* **To-do item**
Recast the lines of the material below as a JSON list of strings, one string per line and no entries for blank lines, starting at the line that contains "office@myhealthmyhands.eu" and ending at the line that contains "Magic Cap FAQs (7)", both included. Leave the pictures out.

* **Input records**
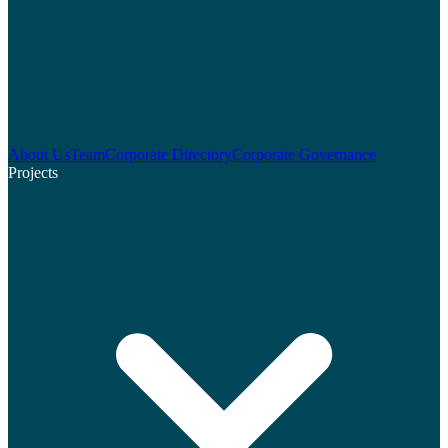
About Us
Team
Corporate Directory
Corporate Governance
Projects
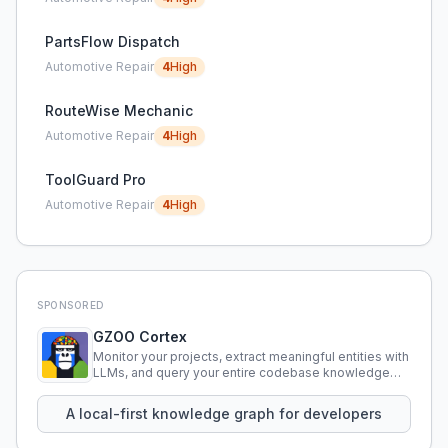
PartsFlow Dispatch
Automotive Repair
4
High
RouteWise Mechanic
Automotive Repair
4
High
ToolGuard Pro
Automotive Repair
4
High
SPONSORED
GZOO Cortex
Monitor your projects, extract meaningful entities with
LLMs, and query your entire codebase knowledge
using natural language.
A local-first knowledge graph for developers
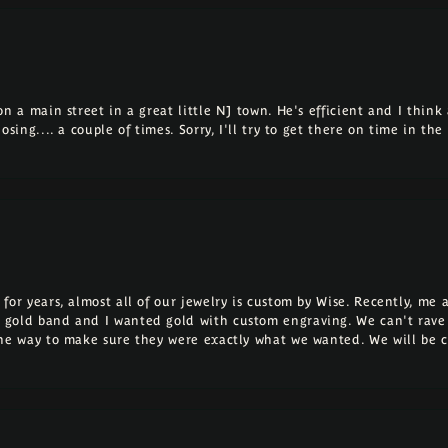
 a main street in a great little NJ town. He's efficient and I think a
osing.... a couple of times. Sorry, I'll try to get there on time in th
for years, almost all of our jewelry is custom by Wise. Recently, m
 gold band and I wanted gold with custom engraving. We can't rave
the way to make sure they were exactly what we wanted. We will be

---

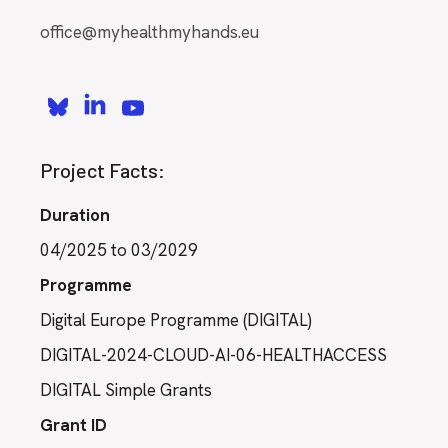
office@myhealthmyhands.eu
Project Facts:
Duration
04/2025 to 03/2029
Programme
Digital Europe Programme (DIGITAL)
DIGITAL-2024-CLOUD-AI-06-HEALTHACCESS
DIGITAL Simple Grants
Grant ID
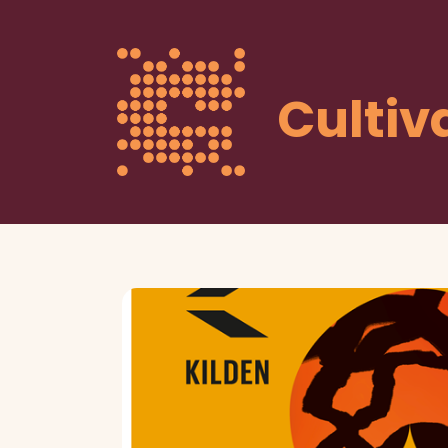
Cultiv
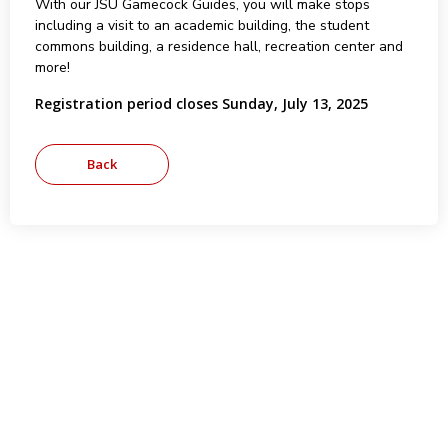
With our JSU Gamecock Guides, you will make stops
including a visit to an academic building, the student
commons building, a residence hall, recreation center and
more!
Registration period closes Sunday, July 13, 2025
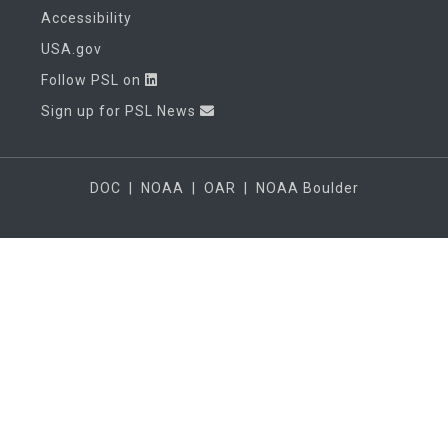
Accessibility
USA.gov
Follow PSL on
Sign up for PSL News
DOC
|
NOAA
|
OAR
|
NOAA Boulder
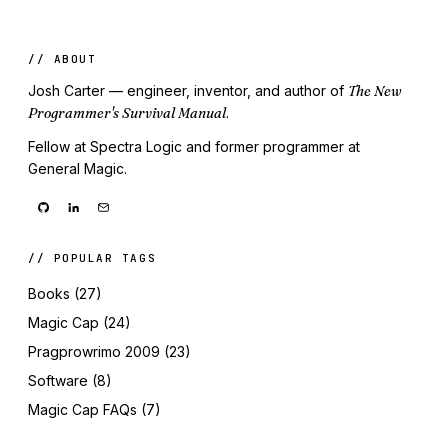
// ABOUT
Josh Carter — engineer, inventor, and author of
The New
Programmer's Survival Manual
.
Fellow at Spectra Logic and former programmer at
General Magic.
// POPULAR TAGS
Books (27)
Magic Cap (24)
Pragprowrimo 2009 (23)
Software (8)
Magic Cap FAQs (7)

* **Completed task**
[
  "office@myhealthmyhands.eu",
  "Project Facts:",
  "Duration",
  "04/2025 to 03/2029",
  "Programme",
  "Digital Europe Programme (DIGITAL)",
  "DIGITAL-2024-CLOUD-AI-06-HEALTHACCESS",
  "DIGITAL Simple Grants",
  "Grant ID",
  "Cultiv",
  "With our JSU Gamecock Guides, you will make stops",
  "including a visit to an academic building, the student",
  "commons building, a residence hall, recreation center and",
  "more!",
  "Registration period closes Sunday, July 13, 2025",
  "Accessibility",
  "USA.gov",
  "Follow PSL on",
  "Sign up for PSL News",
  "DOC",
  "|",
  "NOAA",
  "|",
  "OAR",
  "|",
  "NOAA Boulder",
  "// ABOUT",
  "Josh Carter — engineer, inventor, and author of",
  "The New",
  "Programmer's Survival Manual",
  ".",
  "Fellow at Spectra Logic and former programmer at",
  "General Magic.",
  "// POPULAR TAGS",
  "Books (27)",
  "Magic Cap (24)",
  "Pragprowrimo 2009 (23)",
  "Software (8)",
  "Magic Cap FAQs (7)"
]